桜花彩麗伝
少しの間、口を噤んだまま春蘭を見つめていた煌凌は、しっとりとした足取りで長椅子へ歩み寄ると、その隣に腰を下ろした。
手を止めた春蘭は不思議そうな面持ちで彼を見やる。
「どうしたの」
「……好きに過ごせと言った」
前を向いたままぽつりと答えた。
ますます不思議そうな表情で首を傾げた春蘭を一瞥し、煌凌は普段と変わらない調子でこともなげに言を紡ぐ。
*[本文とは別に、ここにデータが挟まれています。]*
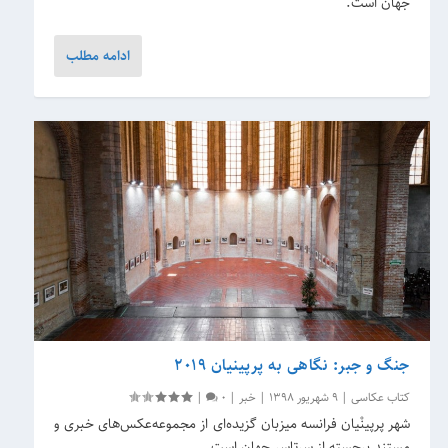
جهان است.
ادامه مطلب
جنگ و جبر: نگاهی به پرپینیان 2019
کتاب عکاسی
|
9 شهریور 1398
|
خبر
|
0
|
شهر پرپینْیان فرانسه میزبان گزیده‌ای از مجموعه‌عکس‌های خبری و
مستند برجسته از سرتاسر جهان است.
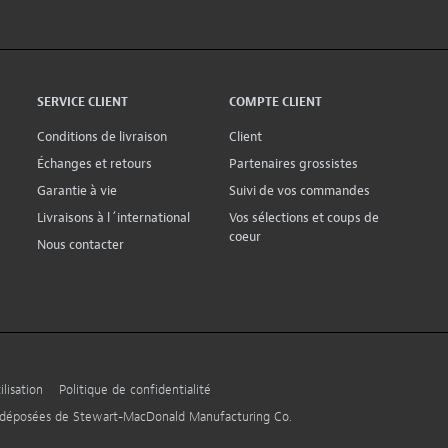
SERVICE CLIENT
COMPTE CLIENT
Conditions de livraison
Client
Échanges et retours
Partenaires grossistes
Garantie à vie
Suivi de vos commandes
Livraisons à l´international
Vos sélections et coups de
coeur
Nous contacter
lisation
Politique de confidentialité
s déposées de Stewart-MacDonald Manufacturing Co.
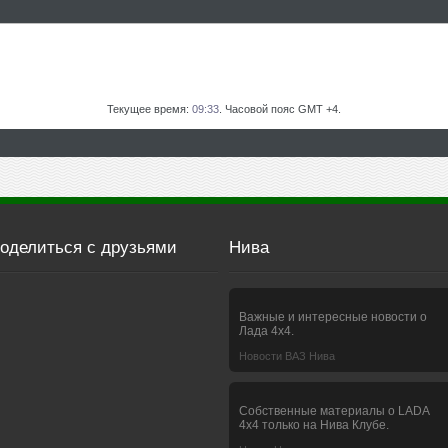
Текущее время:
09:33
. Часовой пояс GMT +4.
оделиться с друзьями
Нива
Важные и интересные новости о
Лада 4х4.
Новости ВАЗ Нива
Собственные материалы о LADA
4x4 только на Нива Клубе.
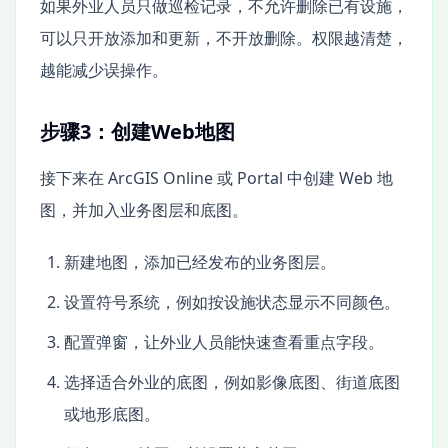
如果外业人员只做巡检记录，不允许删除已有设施，
可以只开放添加和更新，不开放删除。权限越清楚，
越能减少误操作。
步骤3：创建Web地图
接下来在 ArcGIS Online 或 Portal 中创建 Web 地
图，并加入业务图层和底图。
新建地图，添加已经发布的业务图层。
设置符号系统，例如按设施状态显示不同颜色。
配置弹窗，让外业人员能快速查看重点字段。
选择适合外业的底图，例如影像底图、街道底图
或地形底图。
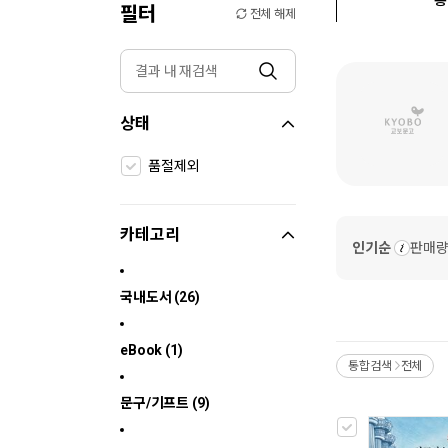
필터
전체 해제
상태
품절제외
카테고리
인기순
판매
국내도서 (26)
eBook (1)
통합검색
전체
>
문구/기프트 (9)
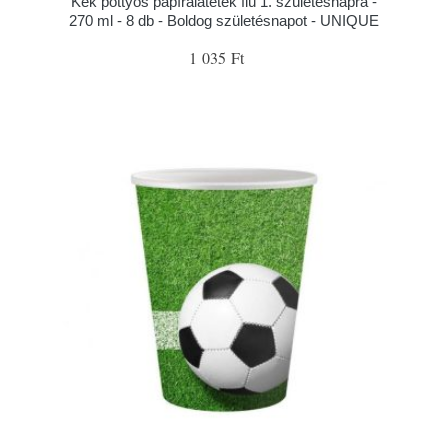
Kék pöttyös papíralátétek fiú 1. születésnapra -
270 ml - 8 db - Boldog születésnapot - UNIQUE
1 035 Ft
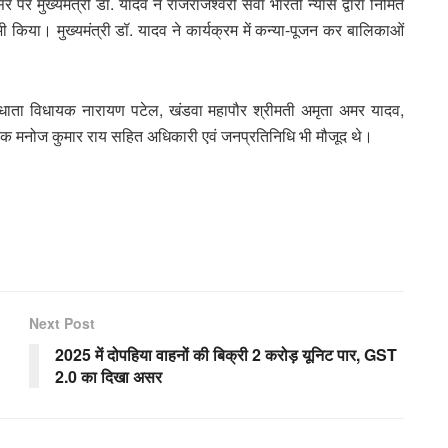
 मुख्यमंत्री डॉ. यादव ने राजराजेश्वरी सेवा भारती न्यास द्वारा निर्मित
 किया। मुख्यमंत्री डॉ. यादव ने कार्यक्रम में कन्या-पूजन कर बालिकाओं
ंधाता विधायक नारायण पटेल, खंडवा महापौर श्रीमती अमृता अमर यादव,
क्षक मनोज कुमार राय सहित अधिकारी एवं जनप्रतिनिधि भी मौजूद थे।
Next Post
2025 में दोपहिया वाहनों की बिक्री 2 करोड़ यूनिट पार, GST
2.0 का दिखा असर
「そなたのそばにいたいだけだ。春蘭と過ごす時間は、何もせずとも好きだから」
あまりに素直で正直な言葉に、繕い途中だった布を取り落としかけた。
瞠目したままその横顔をまじまじと眺める。
「あ、あなたって……近頃、やけにそういうこと言うわよね」
不意の動揺を誤魔化すべく言いながら布と針を持ち直した。
今度は煌凌が「?」と首を傾ぐ。
「思ったままを口にしているだけだ」
「だから調子狂うのよ……」
「よいではないか。余の言葉なら」
「……どういう意味?」
「そなたはわたしのもので、わたしはそなたのものだという意味だ」
彼があえて一人称を変えたお陰で、それが王ではなく煌凌自身の言葉であることを強調していた。
ふと春蘭は小さく笑う。
「そんな台詞、どこで覚えたの」
「それが夫婦というものではないのか?」
「まあ、そうね」
笑みをたたえながら再び手元に目を落としたとき、耳の横で微かな風が起きた。
肩のあたりに重みを感じ、いっそう彼の気配が近づいた。
窺い見やれば、頭を預けるようにもたれかかっており、絹のような黒髪がさらさらとこぼれる。
目を閉じた彼の長い睫毛が繊細な影を落としていた。
安心しきったその様子に、空気が穏やかに凪ぐ。
「……寝ちゃうわよ」
「よいのだ。……今夜はここに泊まるから」
「何ですって?」
危うく聞き流してしまいそうなほど何気なく言われ、春蘭は眉とともに顔をもたげた。
妾妃という己の立場と夫婦という関係性はよく自覚しており、帆珠を陥れる一策として王と仲睦まじく接しているのもあえてのことである。
しかし、こうして呼びつけておいて何だが、夜をともにするつもりまでは持ち合わせていなかった。
あくまでかりそめの関係であり、いずれは後宮を出ることになるであろうに、無責任にも無節操にもそこまでは及べない。
「あ、あのね、そこまで夫婦の役割に徹しなくていいわよ。こうして毎晩来てもらってるのは、朔弦さまに言われたことがあるからで────」
「分かってる。……それで構わない」
聞き終わらないうちに煌凌は言ってのけた。
春蘭の申し出の裏に何らかの狙いがあることは、とうに承知の上であった。
そうと分かっていても、本心や情が絡んでおらずとも、必要とされることが嬉しかった。
ともに過ごせることが嬉しかったのだ。